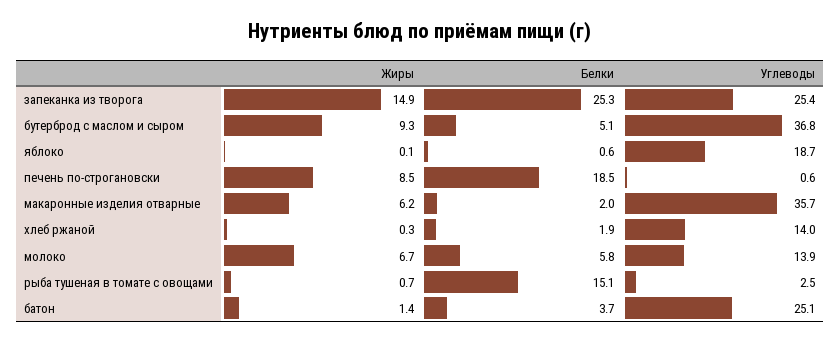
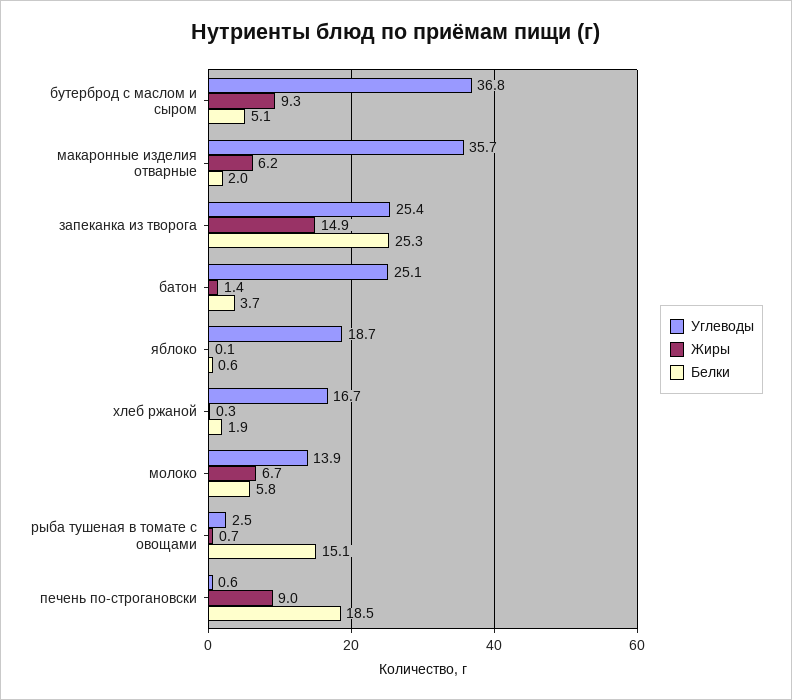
Жиры, печень по-строгановски: 8.5 -> 9
Углеводы, хлеб ржаной: 14 -> 16.7

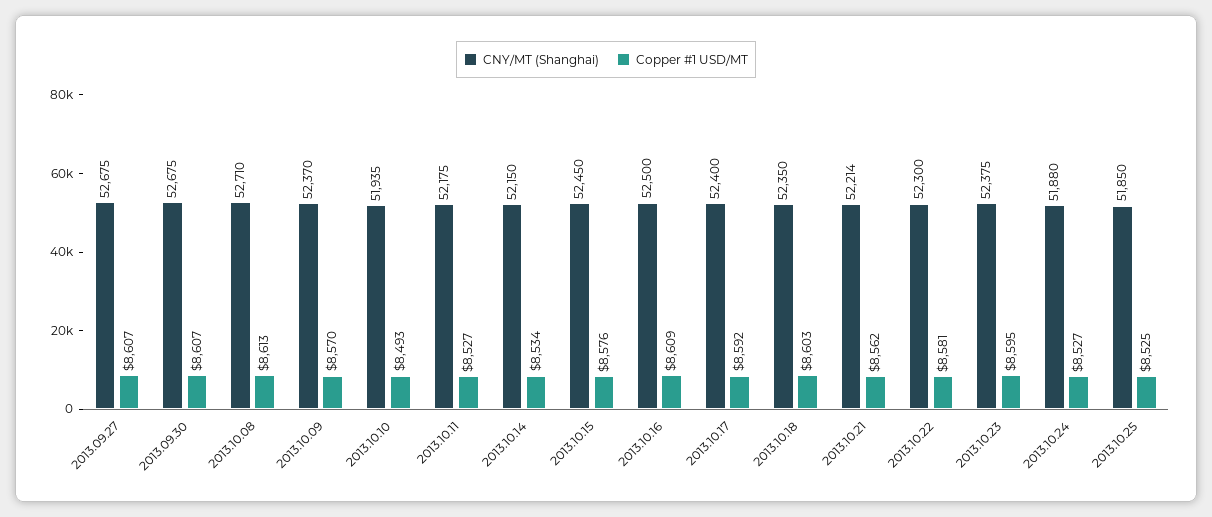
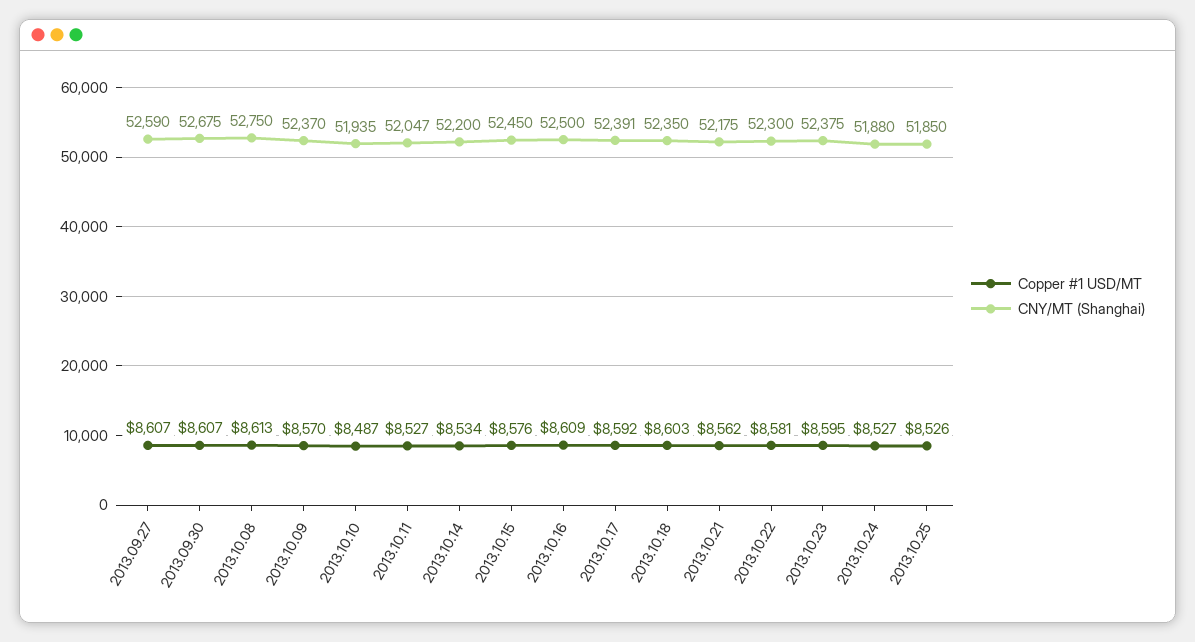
CNY/MT (Shanghai), 2013.09.27: 52675 -> 52590
CNY/MT (Shanghai), 2013.10.08: 52710 -> 52750
Copper #1 USD/MT, 2013.10.10: 8493 -> 8487
CNY/MT (Shanghai), 2013.10.11: 52175 -> 52047
CNY/MT (Shanghai), 2013.10.14: 52150 -> 52200
CNY/MT (Shanghai), 2013.10.17: 52400 -> 52391
CNY/MT (Shanghai), 2013.10.21: 52214 -> 52175
Copper #1 USD/MT, 2013.10.25: 8525 -> 8526

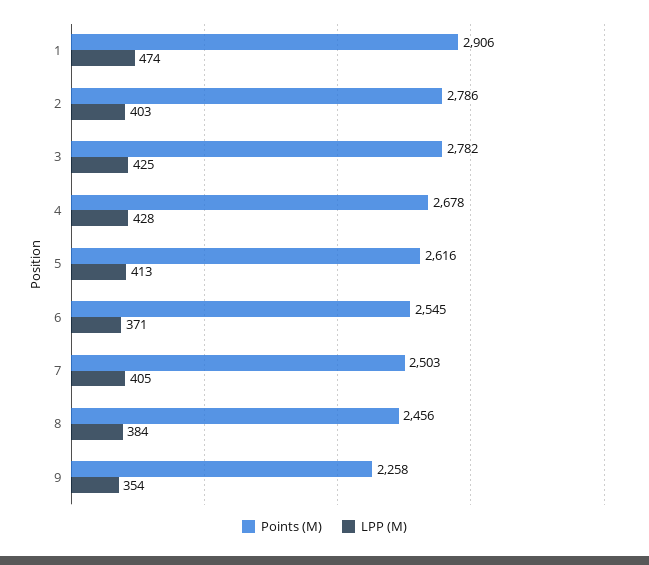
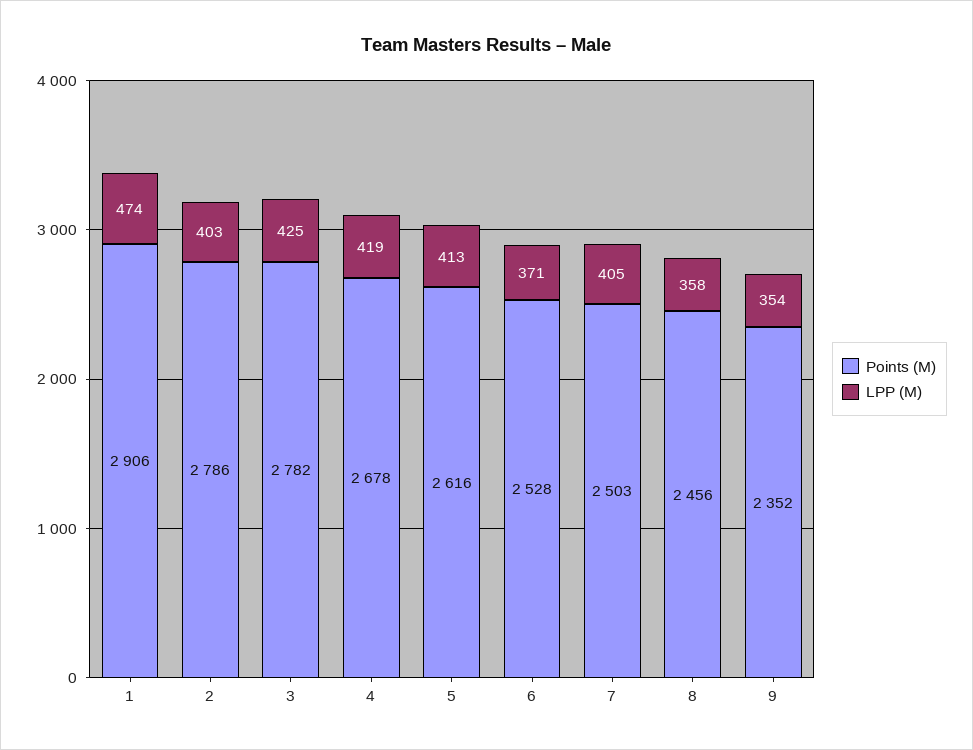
LPP (M), 4: 428 -> 419
Points (M), 6: 2545 -> 2528
LPP (M), 8: 384 -> 358
Points (M), 9: 2258 -> 2352

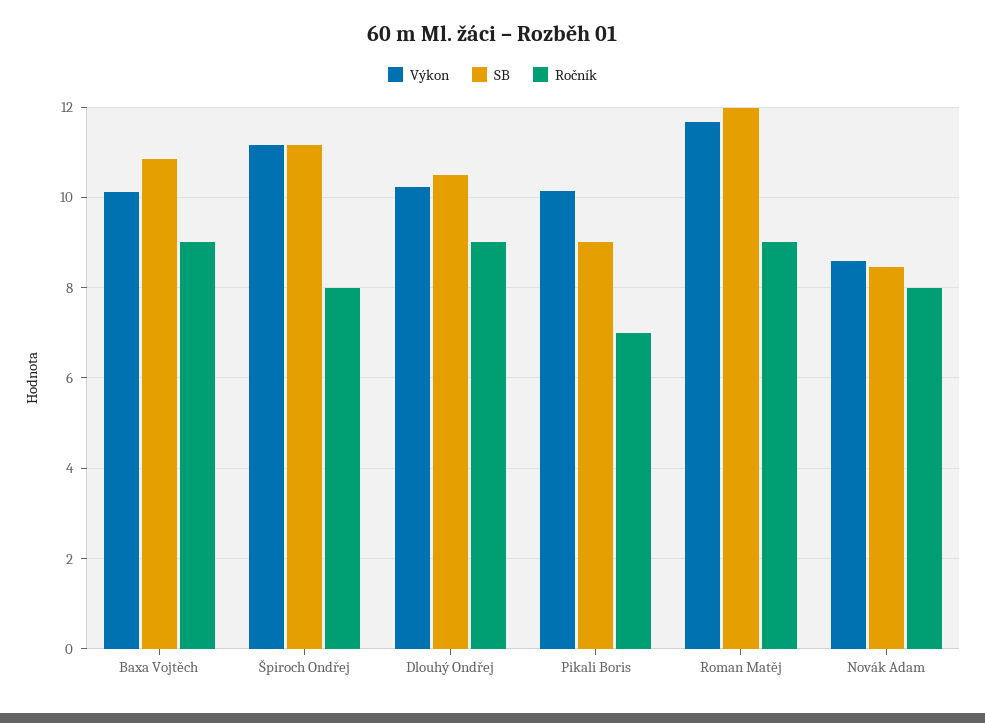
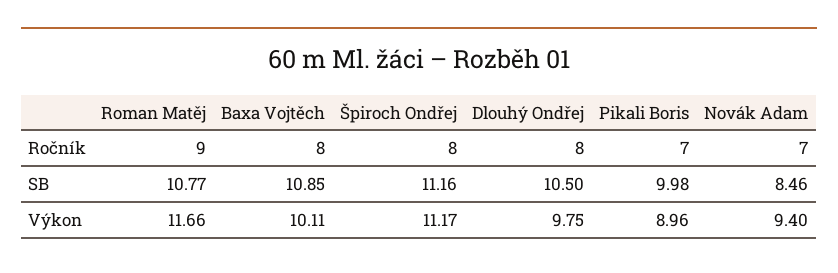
Ročník, Baxa Vojtěch: 9 -> 8
Výkon, Dlouhý Ondřej: 10.2 -> 9.75
Ročník, Dlouhý Ondřej: 9 -> 8
Výkon, Pikali Boris: 10.2 -> 8.96
SB, Pikali Boris: 9 -> 9.98
SB, Roman Matěj: 12 -> 10.77
Výkon, Novák Adam: 8.6 -> 9.4
Ročník, Novák Adam: 8 -> 7

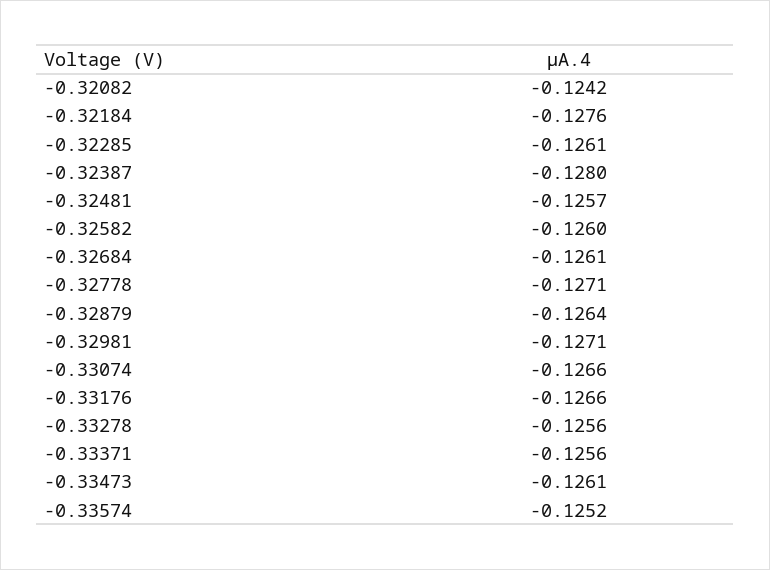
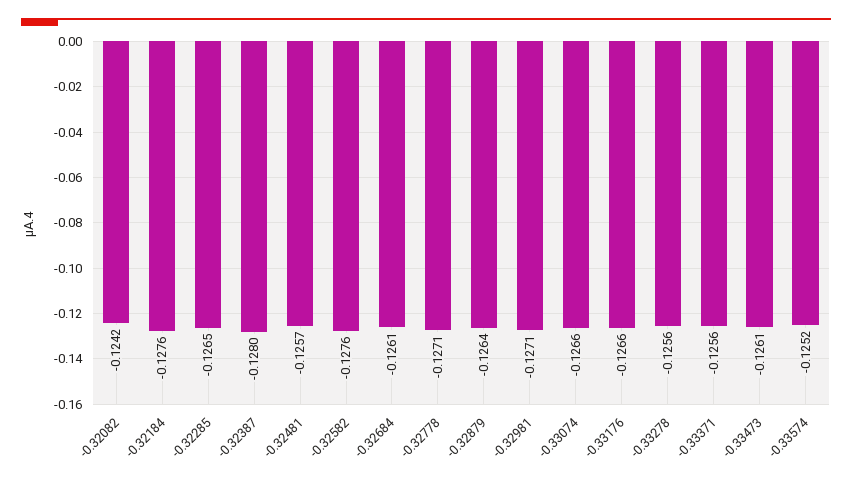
-0.32285: -0.1261 -> -0.1265
-0.32582: -0.126 -> -0.1276

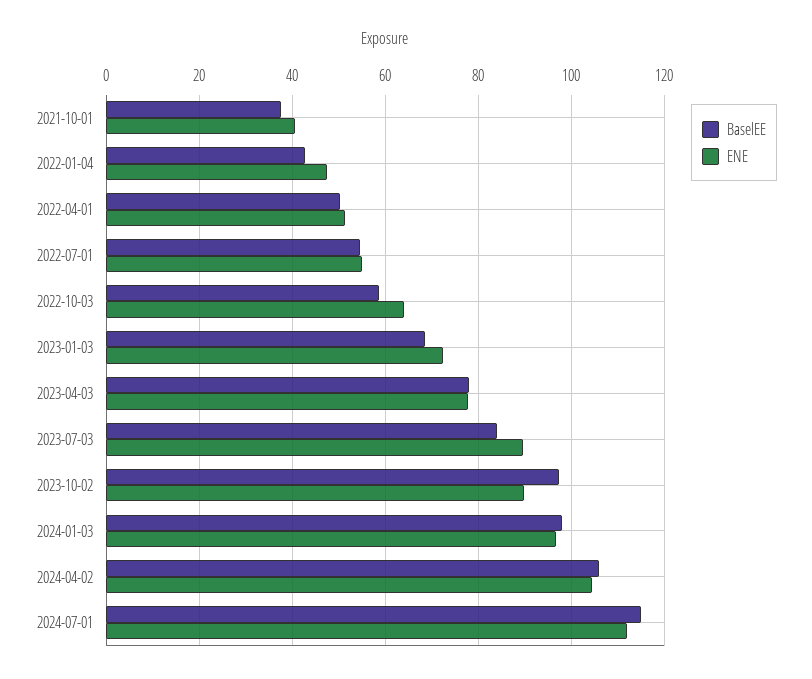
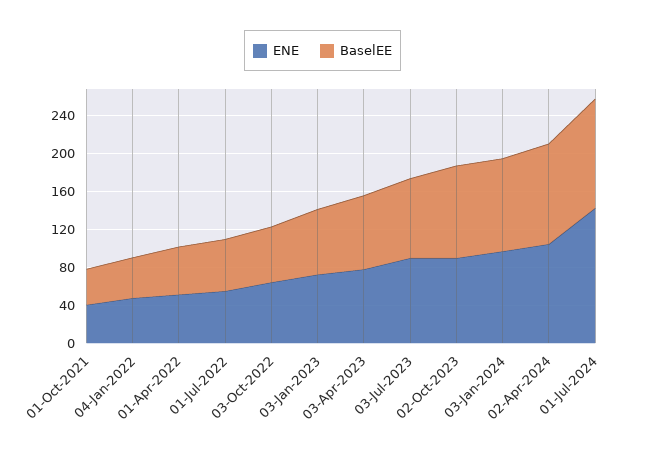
ENE, 2024-07-01: 112 -> 140

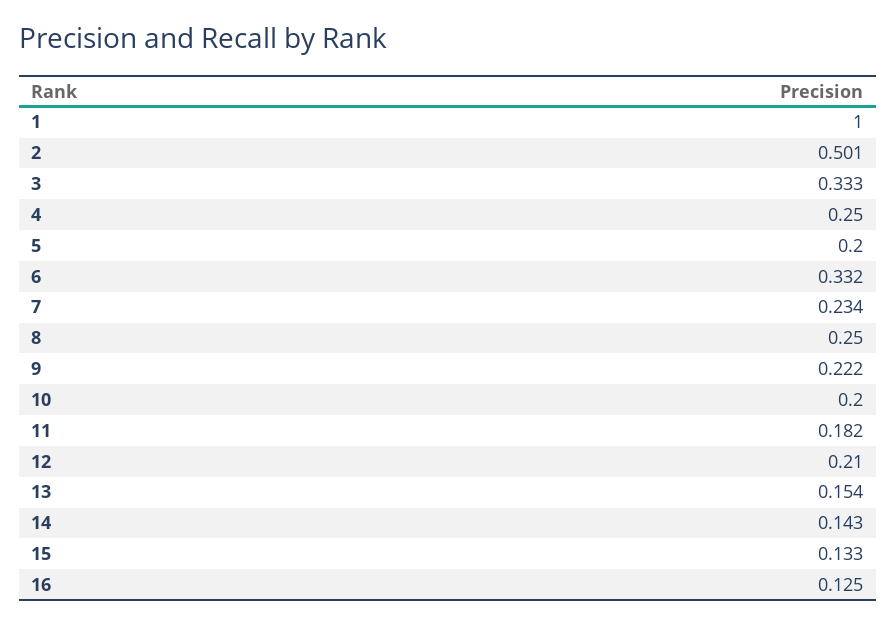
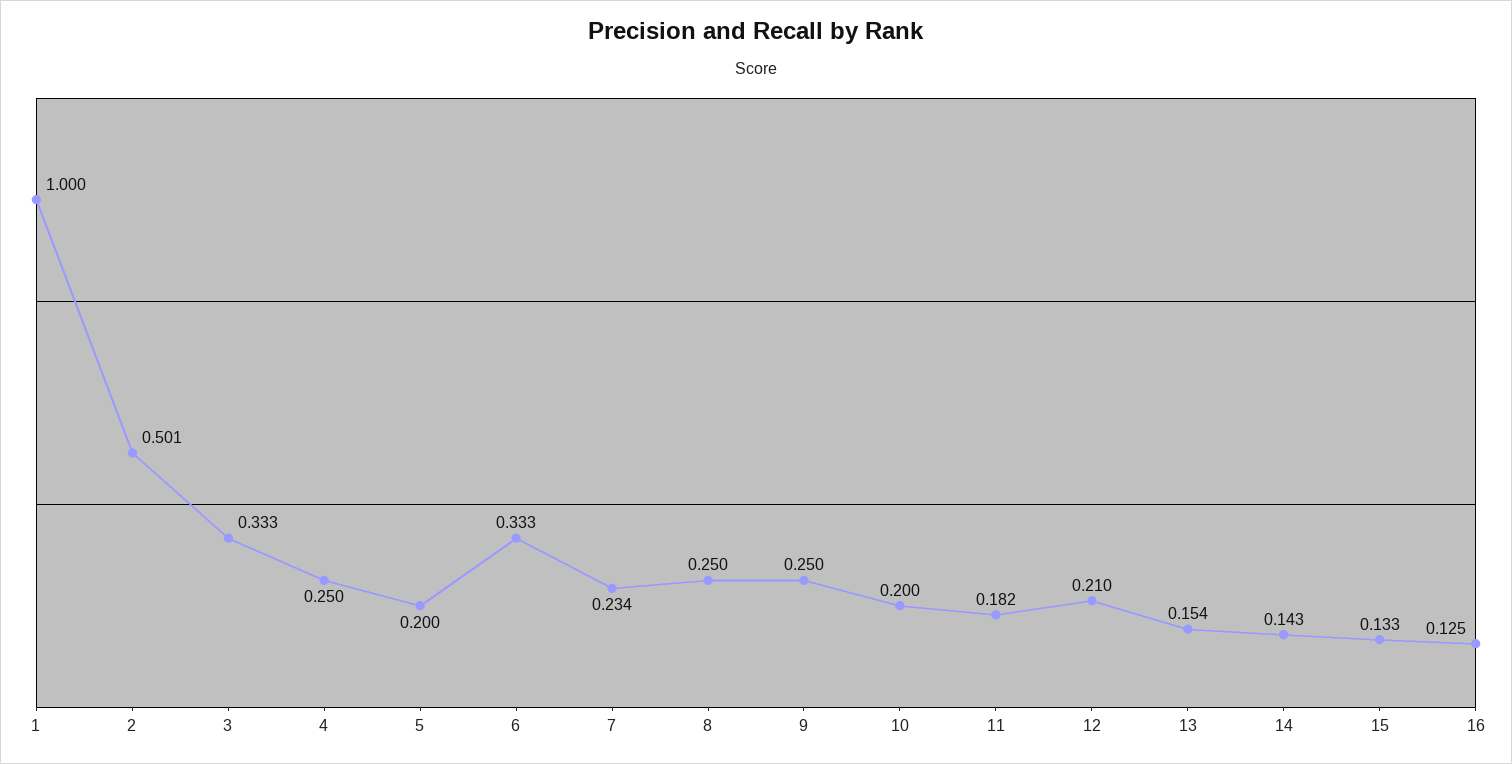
6: 0.332 -> 0.333
9: 0.222 -> 0.25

——

### Aim of the task
Start with the line holding "CNY/MT (Shanghai), 2013.09.27: 52675 -> 52590" and repeat exactly every line through the final line of the records above, but no pictures and nothing more.

### Exercise answer
CNY/MT (Shanghai), 2013.09.27: 52675 -> 52590
CNY/MT (Shanghai), 2013.10.08: 52710 -> 52750
Copper #1 USD/MT, 2013.10.10: 8493 -> 8487
CNY/MT (Shanghai), 2013.10.11: 52175 -> 52047
CNY/MT (Shanghai), 2013.10.14: 52150 -> 52200
CNY/MT (Shanghai), 2013.10.17: 52400 -> 52391
CNY/MT (Shanghai), 2013.10.21: 52214 -> 52175
Copper #1 USD/MT, 2013.10.25: 8525 -> 8526

LPP (M), 4: 428 -> 419
Points (M), 6: 2545 -> 2528
LPP (M), 8: 384 -> 358
Points (M), 9: 2258 -> 2352

Ročník, Baxa Vojtěch: 9 -> 8
Výkon, Dlouhý Ondřej: 10.2 -> 9.75
Ročník, Dlouhý Ondřej: 9 -> 8
Výkon, Pikali Boris: 10.2 -> 8.96
SB, Pikali Boris: 9 -> 9.98
SB, Roman Matěj: 12 -> 10.77
Výkon, Novák Adam: 8.6 -> 9.4
Ročník, Novák Adam: 8 -> 7

-0.32285: -0.1261 -> -0.1265
-0.32582: -0.126 -> -0.1276

ENE, 2024-07-01: 112 -> 140

6: 0.332 -> 0.333
9: 0.222 -> 0.25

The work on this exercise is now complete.